Холод смерти пропитал комнату, где лежало тело: и воздух, и свет свечей, и мебель, и фигурки святых, и ветки вербного воскресенья, и реликвии, охраняющие от грозы. Натруженные руки покойной, исхудавшие от стольких родов, были сложены на груди, продолговатое лицо белело, глаза ее были закрыты, широкий лоб — спокоен в обрамлении черных, уже причесанных волос, а толстые губы мирно улыбались, пока кто-то не подвязал платком ей челюсть, словно у нее, несчастной, болели зубы. «А пускай бы и отвисла, думал Педро, что ей теперь, отвисает, не отвисает — все едино…»

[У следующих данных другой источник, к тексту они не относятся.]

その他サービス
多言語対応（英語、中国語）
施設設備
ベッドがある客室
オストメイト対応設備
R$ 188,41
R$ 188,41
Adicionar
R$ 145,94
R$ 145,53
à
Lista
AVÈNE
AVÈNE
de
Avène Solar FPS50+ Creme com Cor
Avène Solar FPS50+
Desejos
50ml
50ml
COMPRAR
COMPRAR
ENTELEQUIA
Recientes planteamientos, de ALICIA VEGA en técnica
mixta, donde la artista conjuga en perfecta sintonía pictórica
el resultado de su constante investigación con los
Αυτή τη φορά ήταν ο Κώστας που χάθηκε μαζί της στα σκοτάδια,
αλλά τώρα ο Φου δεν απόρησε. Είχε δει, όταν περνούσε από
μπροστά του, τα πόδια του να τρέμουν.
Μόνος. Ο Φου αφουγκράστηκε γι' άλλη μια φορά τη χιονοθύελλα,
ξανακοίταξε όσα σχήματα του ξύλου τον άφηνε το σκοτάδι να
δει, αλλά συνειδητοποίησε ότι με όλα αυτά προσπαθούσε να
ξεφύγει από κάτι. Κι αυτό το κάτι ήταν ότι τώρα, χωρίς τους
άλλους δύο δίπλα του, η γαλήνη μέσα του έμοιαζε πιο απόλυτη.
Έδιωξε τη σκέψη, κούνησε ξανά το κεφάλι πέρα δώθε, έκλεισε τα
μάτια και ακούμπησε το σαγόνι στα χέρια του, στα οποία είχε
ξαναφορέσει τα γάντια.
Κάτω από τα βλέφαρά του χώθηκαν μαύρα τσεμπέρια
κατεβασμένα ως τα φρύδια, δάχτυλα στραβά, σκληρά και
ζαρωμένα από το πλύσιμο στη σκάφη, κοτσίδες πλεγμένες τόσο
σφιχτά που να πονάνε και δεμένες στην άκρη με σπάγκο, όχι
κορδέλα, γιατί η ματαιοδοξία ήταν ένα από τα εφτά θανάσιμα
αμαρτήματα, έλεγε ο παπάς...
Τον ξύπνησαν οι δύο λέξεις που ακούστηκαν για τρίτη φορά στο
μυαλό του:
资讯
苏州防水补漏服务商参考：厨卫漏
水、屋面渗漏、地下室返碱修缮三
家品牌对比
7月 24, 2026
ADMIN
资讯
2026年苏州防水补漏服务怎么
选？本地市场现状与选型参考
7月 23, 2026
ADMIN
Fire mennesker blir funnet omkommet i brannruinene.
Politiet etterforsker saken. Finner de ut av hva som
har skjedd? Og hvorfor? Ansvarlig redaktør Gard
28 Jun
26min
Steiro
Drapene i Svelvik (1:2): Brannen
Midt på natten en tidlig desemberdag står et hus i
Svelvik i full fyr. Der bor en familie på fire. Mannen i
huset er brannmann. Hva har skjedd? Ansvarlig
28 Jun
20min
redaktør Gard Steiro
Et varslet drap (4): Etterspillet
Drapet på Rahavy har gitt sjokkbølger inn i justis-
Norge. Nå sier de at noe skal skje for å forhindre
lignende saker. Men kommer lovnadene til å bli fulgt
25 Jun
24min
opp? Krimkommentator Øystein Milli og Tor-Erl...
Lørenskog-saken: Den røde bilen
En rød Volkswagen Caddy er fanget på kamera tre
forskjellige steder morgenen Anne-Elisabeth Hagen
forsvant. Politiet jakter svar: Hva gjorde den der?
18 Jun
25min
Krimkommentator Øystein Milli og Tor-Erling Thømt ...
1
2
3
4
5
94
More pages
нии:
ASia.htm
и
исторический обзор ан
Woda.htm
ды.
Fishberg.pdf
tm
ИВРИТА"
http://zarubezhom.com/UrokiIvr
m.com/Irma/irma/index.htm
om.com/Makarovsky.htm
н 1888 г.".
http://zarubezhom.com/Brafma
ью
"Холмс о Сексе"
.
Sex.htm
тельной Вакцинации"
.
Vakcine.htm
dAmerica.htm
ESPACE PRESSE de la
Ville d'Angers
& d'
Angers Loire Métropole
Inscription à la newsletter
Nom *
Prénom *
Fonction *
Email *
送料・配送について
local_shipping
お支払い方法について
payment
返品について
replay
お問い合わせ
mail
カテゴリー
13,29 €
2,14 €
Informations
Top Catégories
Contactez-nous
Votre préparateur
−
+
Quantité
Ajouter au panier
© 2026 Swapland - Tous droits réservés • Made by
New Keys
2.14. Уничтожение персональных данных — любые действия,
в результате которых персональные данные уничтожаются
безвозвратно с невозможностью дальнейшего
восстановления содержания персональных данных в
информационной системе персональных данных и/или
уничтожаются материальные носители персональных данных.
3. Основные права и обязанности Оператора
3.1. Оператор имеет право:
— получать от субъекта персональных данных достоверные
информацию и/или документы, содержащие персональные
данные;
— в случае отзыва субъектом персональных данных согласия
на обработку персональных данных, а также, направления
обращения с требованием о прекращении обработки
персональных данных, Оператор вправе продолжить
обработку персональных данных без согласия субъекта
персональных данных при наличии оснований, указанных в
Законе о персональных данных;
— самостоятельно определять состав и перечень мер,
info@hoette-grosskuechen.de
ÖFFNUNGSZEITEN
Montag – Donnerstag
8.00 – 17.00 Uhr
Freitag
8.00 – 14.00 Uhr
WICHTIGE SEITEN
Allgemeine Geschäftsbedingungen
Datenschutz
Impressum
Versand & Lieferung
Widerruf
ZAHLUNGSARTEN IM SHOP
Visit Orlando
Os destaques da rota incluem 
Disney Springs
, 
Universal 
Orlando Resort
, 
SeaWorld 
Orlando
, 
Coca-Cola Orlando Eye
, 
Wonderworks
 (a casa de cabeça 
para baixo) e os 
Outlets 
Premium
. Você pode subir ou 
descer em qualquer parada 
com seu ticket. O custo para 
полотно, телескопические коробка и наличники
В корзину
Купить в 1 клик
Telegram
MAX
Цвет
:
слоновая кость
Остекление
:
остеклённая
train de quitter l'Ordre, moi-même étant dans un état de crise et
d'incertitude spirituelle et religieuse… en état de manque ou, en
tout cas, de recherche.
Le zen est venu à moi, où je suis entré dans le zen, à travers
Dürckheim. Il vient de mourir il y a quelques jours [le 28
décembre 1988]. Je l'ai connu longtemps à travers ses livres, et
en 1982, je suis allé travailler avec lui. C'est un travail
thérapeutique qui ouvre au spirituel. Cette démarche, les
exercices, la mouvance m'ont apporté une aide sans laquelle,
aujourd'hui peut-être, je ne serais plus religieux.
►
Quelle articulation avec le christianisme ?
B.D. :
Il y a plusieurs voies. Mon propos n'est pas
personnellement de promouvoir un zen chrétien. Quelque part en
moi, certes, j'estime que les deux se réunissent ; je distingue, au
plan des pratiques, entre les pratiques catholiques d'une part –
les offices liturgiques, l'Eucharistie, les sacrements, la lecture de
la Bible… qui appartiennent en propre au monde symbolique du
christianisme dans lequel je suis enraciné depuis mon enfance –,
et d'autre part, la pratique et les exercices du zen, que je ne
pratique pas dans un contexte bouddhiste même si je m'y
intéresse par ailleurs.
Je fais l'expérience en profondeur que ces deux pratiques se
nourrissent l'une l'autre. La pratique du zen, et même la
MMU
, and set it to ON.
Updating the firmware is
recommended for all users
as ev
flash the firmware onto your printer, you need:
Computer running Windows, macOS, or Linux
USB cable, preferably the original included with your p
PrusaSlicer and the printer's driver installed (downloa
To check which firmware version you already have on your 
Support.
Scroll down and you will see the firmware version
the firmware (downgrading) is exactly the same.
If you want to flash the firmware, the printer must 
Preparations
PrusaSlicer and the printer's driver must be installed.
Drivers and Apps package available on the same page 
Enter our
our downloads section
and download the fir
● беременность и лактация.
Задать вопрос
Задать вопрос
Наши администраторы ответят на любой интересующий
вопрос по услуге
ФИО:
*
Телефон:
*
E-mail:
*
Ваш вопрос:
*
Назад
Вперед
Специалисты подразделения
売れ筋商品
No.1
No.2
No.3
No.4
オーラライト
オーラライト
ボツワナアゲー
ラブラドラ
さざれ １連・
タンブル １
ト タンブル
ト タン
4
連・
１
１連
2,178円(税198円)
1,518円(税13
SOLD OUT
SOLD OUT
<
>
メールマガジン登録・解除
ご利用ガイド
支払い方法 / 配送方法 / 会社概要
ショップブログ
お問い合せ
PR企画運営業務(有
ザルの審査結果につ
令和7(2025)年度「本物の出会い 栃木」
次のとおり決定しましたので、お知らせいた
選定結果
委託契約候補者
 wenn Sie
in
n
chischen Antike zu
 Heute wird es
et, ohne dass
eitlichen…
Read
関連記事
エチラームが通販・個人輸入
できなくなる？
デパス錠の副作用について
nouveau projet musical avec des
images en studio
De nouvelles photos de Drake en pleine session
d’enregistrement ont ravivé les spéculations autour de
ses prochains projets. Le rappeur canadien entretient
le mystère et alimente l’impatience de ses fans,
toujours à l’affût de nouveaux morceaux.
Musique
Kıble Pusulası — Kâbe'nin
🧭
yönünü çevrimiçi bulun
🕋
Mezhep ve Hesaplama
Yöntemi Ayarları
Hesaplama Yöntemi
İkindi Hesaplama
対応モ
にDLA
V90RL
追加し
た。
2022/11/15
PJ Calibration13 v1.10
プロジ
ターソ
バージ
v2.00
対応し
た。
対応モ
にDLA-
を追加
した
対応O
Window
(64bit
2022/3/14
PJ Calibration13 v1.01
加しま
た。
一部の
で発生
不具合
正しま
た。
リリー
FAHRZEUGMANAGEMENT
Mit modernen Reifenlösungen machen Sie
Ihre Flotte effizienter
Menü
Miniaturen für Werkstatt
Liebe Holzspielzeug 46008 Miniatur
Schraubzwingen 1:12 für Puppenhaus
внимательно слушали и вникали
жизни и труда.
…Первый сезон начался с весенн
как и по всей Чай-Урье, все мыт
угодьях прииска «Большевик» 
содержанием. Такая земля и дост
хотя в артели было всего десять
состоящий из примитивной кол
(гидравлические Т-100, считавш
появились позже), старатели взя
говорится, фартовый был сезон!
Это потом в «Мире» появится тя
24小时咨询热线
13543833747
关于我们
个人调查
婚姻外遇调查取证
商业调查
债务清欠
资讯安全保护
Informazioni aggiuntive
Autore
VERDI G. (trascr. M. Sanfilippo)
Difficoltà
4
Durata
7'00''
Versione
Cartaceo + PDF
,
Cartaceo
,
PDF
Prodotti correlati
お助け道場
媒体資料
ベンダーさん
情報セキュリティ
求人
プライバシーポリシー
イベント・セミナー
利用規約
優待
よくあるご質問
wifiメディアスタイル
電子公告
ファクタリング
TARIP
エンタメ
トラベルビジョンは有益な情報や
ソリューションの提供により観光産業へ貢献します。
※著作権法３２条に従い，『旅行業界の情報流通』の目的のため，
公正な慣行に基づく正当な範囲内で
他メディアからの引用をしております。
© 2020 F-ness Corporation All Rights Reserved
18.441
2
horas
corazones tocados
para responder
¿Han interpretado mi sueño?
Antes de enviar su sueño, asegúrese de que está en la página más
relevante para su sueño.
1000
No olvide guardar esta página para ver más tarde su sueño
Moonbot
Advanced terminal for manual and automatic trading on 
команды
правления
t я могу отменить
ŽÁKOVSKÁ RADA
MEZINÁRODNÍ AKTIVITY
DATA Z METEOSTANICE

Тем временем на кладбище, на холме, двое мужчин копали могилу, прерывая иногда работу, чтобы вдохнуть пьянящий, тяжелый запах разрытой земли. Уже стемнело, трудились они при свете костра. Они хотели все сделать, а потом уж, на свободе, идти туда, к телу; и ударяли в землю, словно били в немой колокол. Один врезался в грунт ударом острой лопаты, другой вслед за ним наклонялся все ниже, все глубже, и вынимал из ямы осыпавшуюся землю сперва лопатой, потом — сапогом, который насыпал доверху и с трудом тащил наверх. Пот лил с них ручьем. Звезды глядели на них, словно люди, которые видят сквозь воду. Люди с золотыми глазами. Небесные люди. Наверное, ангелы.
— Печка уже горячая. Идите, а то остынет!..крикнул несколько раз женский голос где-то за домами.
Ничего не разглядишь — луна взошла рано и сразу скрылась за тучами. Вот дерево, как на ступеньках лестницы, сидят на нем птицы, но они молчат, только трепещут, словно знают, что в дом пришла смерть. Вот колода с водой для свиней. Вот камни, вроде вешалки — да, на них развешаны чьи-то штаны, и две кадки с водой, в которой плавает мусор, а ночь отражается в ней зрачком крокодила.
— Ты мне в глаз заехал! — закричал кто-то, судя по голосу, мужчина. Это двое гостей шли к печке.
— А ты не лезь! Я б его и выбил… ты что думаешь? Тоже, разгулялся… уваженья нет… не видишь, покойник в доме!..
— Ну, чего ты!..
— А ты не ори…
— Печка остывает, идите скорей, чего вы там копаетесь!
— Ладно, я еще тебе покажу!.. Слыхал, зовут нас…
За домом, во дворе, где было еще темнее, шушукалось множество влюбленных, словно петухи и куры возомнили себя людьми, а люди стали там, за домом, курами и петухами на эту ночь.
Время от времени из дома выходила старуха с фонарем. Она поднимала руку повыше, но не видела ничего.
На галерейке, где был вход, расставили стулья и кушетки — все, что было в доме и у соседей. Тот, кто входил, держа в руке шляпу, шел между рядами уже усевшихся гостей; женщины и мужчины отвечали на его приветствие тихо, как вежливость велит, или чуть посердечнее, если он был им другом или родственником. Потом, тоже тихо, они подвигались и предлагали ему присесть.
По комнатам мыкались родственники, словно их гнал и стегал неведомо кто. Одни, намыкавшись, садились на кровать или раскладушку, другие курили и разговаривали стоя. Какие-то люди услужливо подносили им стопочку, кто-то раскладывал еду и хлеб, чтобы угостить народ после полуночи.